Dataset records
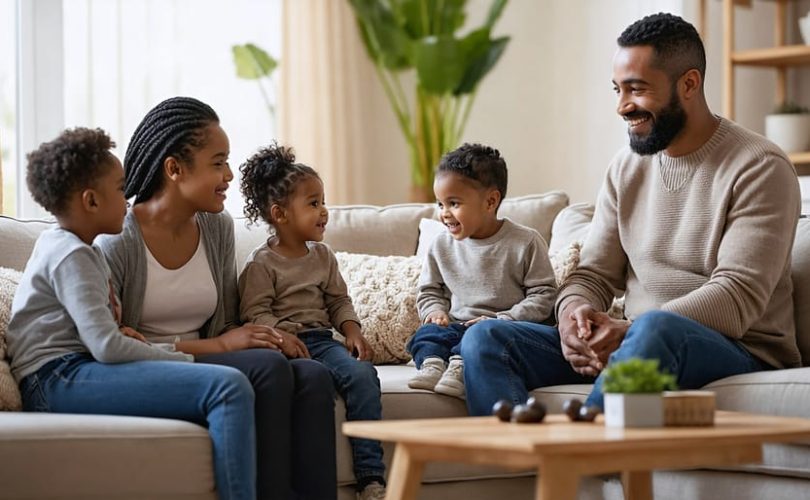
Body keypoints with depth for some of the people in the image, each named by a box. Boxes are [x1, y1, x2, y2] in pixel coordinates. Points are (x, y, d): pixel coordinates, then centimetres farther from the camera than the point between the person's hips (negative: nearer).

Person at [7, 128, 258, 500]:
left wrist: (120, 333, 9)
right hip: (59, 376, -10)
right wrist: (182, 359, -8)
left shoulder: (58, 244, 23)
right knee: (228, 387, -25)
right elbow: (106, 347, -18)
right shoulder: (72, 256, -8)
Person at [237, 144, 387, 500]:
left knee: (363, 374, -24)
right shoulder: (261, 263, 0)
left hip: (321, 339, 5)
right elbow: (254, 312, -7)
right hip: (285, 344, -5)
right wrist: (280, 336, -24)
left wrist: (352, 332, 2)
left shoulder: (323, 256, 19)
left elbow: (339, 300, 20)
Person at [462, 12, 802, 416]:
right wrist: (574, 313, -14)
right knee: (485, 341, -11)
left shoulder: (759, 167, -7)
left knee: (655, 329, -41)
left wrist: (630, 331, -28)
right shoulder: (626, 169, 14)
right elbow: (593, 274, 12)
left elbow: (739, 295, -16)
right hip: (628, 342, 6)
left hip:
---
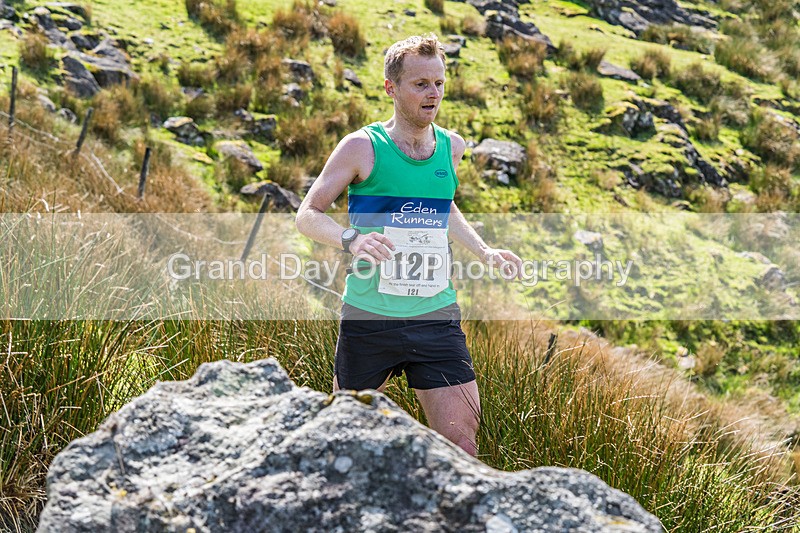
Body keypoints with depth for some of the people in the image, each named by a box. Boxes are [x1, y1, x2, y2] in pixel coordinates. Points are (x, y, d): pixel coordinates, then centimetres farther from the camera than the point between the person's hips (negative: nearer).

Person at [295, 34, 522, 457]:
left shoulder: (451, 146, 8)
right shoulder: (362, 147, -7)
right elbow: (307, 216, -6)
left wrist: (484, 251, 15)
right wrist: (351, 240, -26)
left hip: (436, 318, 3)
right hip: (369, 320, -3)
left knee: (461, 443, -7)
...
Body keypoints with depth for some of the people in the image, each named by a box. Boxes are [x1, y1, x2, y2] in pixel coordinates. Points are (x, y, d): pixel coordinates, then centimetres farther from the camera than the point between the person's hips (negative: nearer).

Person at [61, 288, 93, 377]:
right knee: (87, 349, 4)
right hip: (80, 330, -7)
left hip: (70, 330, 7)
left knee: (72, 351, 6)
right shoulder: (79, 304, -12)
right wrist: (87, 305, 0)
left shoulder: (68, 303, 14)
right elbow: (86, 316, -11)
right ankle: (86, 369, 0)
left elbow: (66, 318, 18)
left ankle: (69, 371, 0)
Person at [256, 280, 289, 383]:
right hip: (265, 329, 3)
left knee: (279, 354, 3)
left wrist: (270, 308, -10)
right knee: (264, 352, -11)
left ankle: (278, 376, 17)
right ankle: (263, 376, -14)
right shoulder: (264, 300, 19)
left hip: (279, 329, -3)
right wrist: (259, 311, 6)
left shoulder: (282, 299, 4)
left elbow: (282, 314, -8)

**What you will do**: Starting at the line that has "left wrist: (484, 251, 15)" and ending at the line that has "left knee: (461, 443, -7)", please write out the lines above exactly, leaving out all others.

**Output for this task**:
left wrist: (484, 251, 15)
right wrist: (351, 240, -26)
left hip: (436, 318, 3)
right hip: (369, 320, -3)
left knee: (461, 443, -7)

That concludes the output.